É então que Ele se apresenta particularmente merecedor da misericórdia dos
homens a quem fez o bem; mas não a recebe. Até aqueles que mais de perto
contactam com ele não têm a coragem de o proteger e arrancar da mão dos seus
opressores. Na fase final do desempenho da função messiânica cumprem-se em
Cristo as palavras dos Profetas e sobretudo as de Isaías, proferidas a respeito
do Servo de Javé: «Fomos curados pelas suas chagas» 74.
Cristo, enquanto homem,
que sofre realmente e de um modo terrível no Jardim das Oliveiras e no
Calvário, dirige-se ao Pai, àquele Pai cujo amor Ele pregou aos homens e de
cuja misericórdia deu testemunho com todo o seu agir. Mas não lhe é poupado,
nem sequer a Ele, o tremendo sofrimento da morte na cruz: «Aquele que não
conhecera o pecado, Deus tratou-o por nós como pecado» 75, escrevia
São Paulo, resumindo em poucas palavras toda a profundidade do mistério da Cruz
e a dimensão divina da realidade da Redenção.

Registos fornecidos:
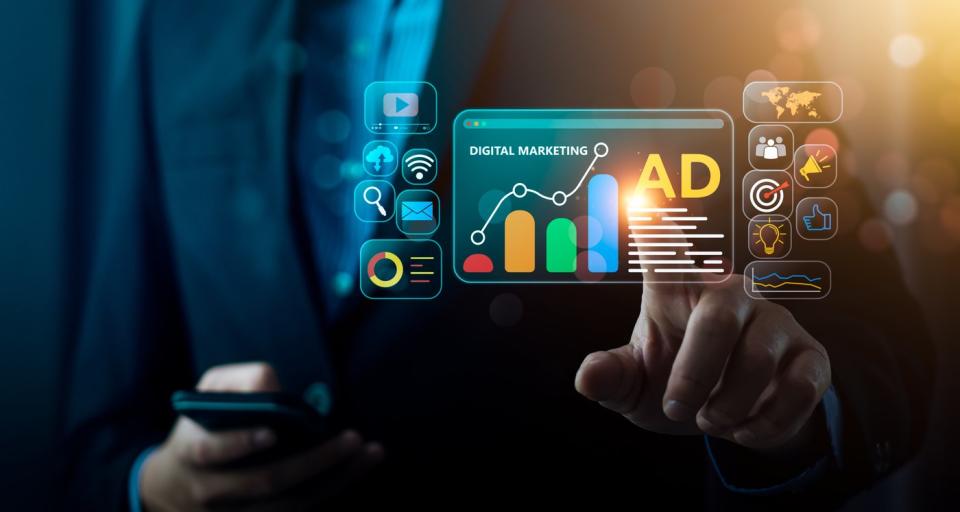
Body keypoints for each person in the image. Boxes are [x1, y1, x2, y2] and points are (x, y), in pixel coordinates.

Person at [62, 2, 934, 510]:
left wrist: (781, 406)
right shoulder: (180, 21)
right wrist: (156, 488)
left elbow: (874, 339)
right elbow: (99, 428)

Tarefa a resolver:
Diga se cada afirmação concorda com o texto sobre o sofrimento de Cristo, respondendo sim ou não e citando as palavras do texto que o decidem. 1. Os que estavam mais perto de Cristo tiveram a coragem de O proteger. 2. As palavras de Isaías citadas referem-se ao Servo de Javé. 3. Cristo foi poupado ao sofrimento da morte na cruz. Os registos não contam para este exercício.

Resposta do exercício:
1. Não: «Até aqueles que mais de perto contactam com ele não têm a coragem de o proteger»
2. Sim: «proferidas a respeito do Servo de Javé»
3. Não: «Mas não lhe é poupado, nem sequer a Ele, o tremendo sofrimento da morte na cruz»